Thistle | Dulcius ex asperis {Sweeter after difficulties}

Tuesday, May 26, 2020

It’s been awhile.

8 months have gone by, and the world – both internal and external – has changed in ways I never could have imagined last September.

Right now, I’m upstairs working from home and searching for children’s face masks while C is downstairs, patiently teaching kindergarten to the twins. We’ve been in quarantine since the world shut down earlier this year.

I never could have predicted COVID-19.

Or that I would stay with a man who hit me.


The words are so black and white, so harsh when I type them out. I’ve just sat here for the last 20 minutes, not sure I even want to continue writing this.

How can I make anyone understand why I chose to stay with this man? Do I really believe I made the right choice?

The short answer is Yes, although I don’t expect anyone reading this to approve or support my choices.

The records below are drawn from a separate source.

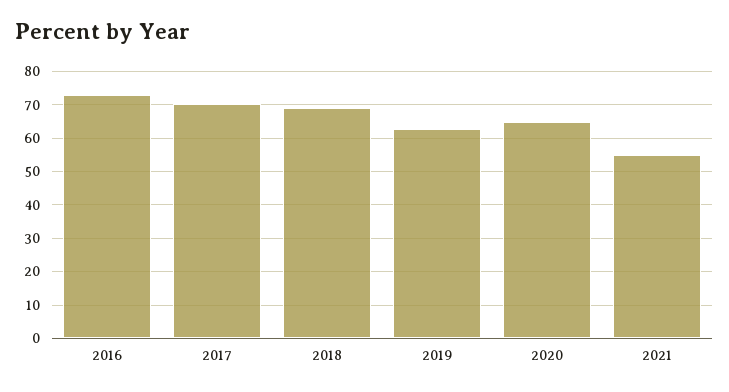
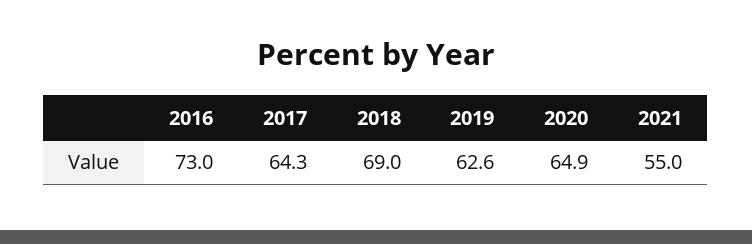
  {
    "2016": 73,
-   "2017": 70,
+   "2017": 64.3,
    "2018": 69,
    "2019": 62.6,
    "2020": 64.9,
    "2021": 55
  }

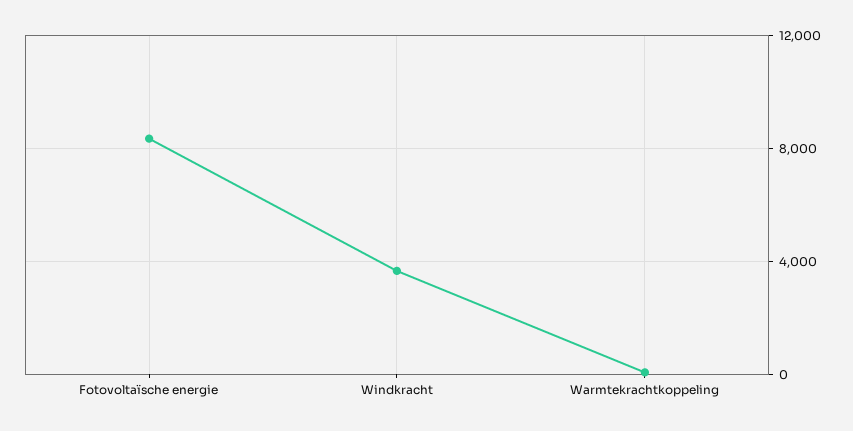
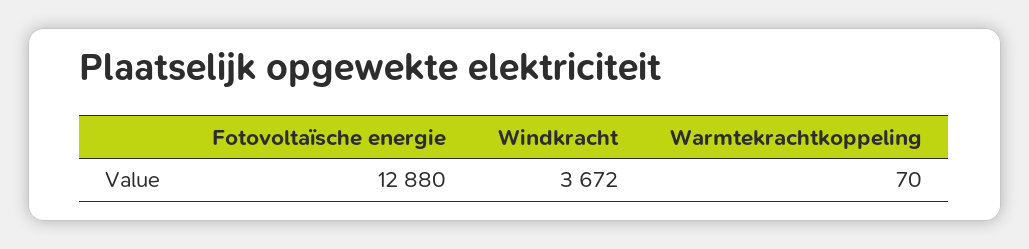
  {
-   "Fotovoltaïsche energie": 8500,
+   "Fotovoltaïsche energie": 12880,
    "Windkracht": 3672,
    "Warmtekrachtkoppeling": 70
  }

Whatever the case may be, this broke us out of the toxic patterns of behavior in our relationship and allowed space for a new beginning. For some, it may be an affair, for us it was a black eye. Just as dramatic, damaging, and inexcusable as an affair. I questioned his ability to build a deck. He hit me. And I called for a divorce.

I know what all the data says. I’ve read all the articles about abusive relationships and power struggles and narcissistic tendencies and gaslighting and all of that. I know that I entered into this relationship lacking in self confidence, having diminished my true self to become the person I thought he wanted, a smaller person than I truly am. And that the dysfunction of our relationship has as much to do with those choices as they do with any misconduct of his own.

This is not to excuse his behavior in the slightest. This is my way of taking responsibility and control over MY PART in the dysfunction.

I know that my drinking was a way to escape those choices and remain diminished, intentionally blinding myself to the struggle in our marriage and my own responsibility in creating it.

Quitting gave me the clarify and freedom and confidence to consider what things might look like outside of the mental prison I’d created for myself.

And for the Summer and Fall after the black eye, I considered what life as a single mom of twins would look like. While doing that, I agreed to hold off on any definitive moves toward divorce, and C agreed to live elsewhere and get counseling for anger management and alcohol addiction.

C researched a number of options and found a 12-week anger management program he liked, and attended it regularly. He and I met with a number of professionals including a divorce mediator and a marriage therapist. I attended an Al-Anon session, and spent time talking with a good friend who had divorced her husband under similar circumstances (alcohol abuse primarily). I read books and articles about codependency. C cut his drinking back from ~10 drinks/night to 1-2 drinks.

I don’t want to turn this into a defense of my choices, because that isn’t the purpose of this post. But I decided to remain with him, after seeing the changes therapy and sobriety brought to our relationship.

And that brings me to my last thought for now, and the real reason for this post:

I could never have imagined that 2 years after I quit, C would be on his own journey to sobriety, of his own volition.

And I’m grateful for everything it took to get us to this point. Everything.